Everything came into focus suddenly, the two goatees with their hands in people’s pockets and down the front of their shorts, Sheila whimpering Please, no, not my passport, the driver shut inside the bus and the fat woman vanished altogether — in on it, both of them, he was sure of it — and the carelessness, the unforgiveable carelessness of the one with the gun who barely came up to his shoulder for Christ’s sake, who’d turned away from him, turned his back on him as if he were nothing, less than nothing, just old and weak and useless. What he’d learned as a nineteen-year-old himself, a recruit, green as an apple, wasn’t about self-defense, it was about killing, and does anybody ever forget that? Mount a bicycle, lace up a pair of skates, shoot the rapids: here it was. In the next instant he hit the man so hard from behind he felt the shock of it surge through his own body even as he locked his right forearm across the man’s throat and brought his left hand up to tighten the vise, simplest maneuver in the book, first thing they teach you, Choke off the air and don’t let up no matter what.
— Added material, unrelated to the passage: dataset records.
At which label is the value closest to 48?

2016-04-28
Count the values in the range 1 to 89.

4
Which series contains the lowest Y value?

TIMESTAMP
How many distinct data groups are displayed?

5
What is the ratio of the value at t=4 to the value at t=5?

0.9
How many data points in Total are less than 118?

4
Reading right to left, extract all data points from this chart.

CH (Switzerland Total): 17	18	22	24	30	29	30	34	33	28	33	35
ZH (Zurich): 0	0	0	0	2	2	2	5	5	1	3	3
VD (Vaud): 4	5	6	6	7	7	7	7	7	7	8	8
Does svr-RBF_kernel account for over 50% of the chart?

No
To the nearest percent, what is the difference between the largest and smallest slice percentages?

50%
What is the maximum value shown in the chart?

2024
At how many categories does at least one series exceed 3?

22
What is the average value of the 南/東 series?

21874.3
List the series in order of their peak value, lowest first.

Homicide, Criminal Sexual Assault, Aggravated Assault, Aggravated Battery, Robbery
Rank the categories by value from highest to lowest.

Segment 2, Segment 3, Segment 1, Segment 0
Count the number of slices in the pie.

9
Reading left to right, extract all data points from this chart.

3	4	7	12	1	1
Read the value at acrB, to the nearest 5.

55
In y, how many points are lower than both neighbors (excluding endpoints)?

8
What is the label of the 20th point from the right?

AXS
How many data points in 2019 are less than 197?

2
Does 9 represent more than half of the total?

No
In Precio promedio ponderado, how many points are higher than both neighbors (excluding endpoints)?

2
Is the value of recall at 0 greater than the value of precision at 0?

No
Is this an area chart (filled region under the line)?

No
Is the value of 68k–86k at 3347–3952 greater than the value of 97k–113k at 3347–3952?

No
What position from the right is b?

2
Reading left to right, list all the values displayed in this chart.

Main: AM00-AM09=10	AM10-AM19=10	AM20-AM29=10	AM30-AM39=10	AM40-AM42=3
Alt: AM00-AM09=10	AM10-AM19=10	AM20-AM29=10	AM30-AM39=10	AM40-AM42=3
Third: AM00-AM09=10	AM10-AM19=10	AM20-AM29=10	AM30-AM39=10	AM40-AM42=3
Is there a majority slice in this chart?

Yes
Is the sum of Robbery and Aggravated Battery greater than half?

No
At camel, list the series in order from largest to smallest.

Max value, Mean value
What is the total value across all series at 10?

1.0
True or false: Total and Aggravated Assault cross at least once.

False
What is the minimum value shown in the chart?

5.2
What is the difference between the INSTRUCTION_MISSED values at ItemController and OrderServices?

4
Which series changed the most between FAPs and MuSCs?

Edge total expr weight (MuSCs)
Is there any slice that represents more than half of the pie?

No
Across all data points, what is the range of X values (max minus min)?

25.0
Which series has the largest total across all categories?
The gun dropped away at the moment of impact and it wasn’t as if he was merely applying pressure to the man flailing in his arms — he wasn’t doing that, no, he was immobilizing him, because that was what he’d been trained to do and he had no choice in the matter. It was beyond reason now, autonomous, dial it up, semper fi. Everyone froze. The two with the knives looked as if they’d been transported to another planet, helpless, stupefied, scared. And then Bill, his bald crown raking at the light, bent to pick up the gun as if it were some pedestrian thing somebody had dropped in the street, an umbrella, a checkbook, a pair of glasses, his face gratified and composed, almost as if he meant to hand it back to the man kicking in Sten’s arms. Somebody screamed. The man kicked. Sten held tight, tighter, even as he watched the other two drop their knives in the mud and scramble for the car.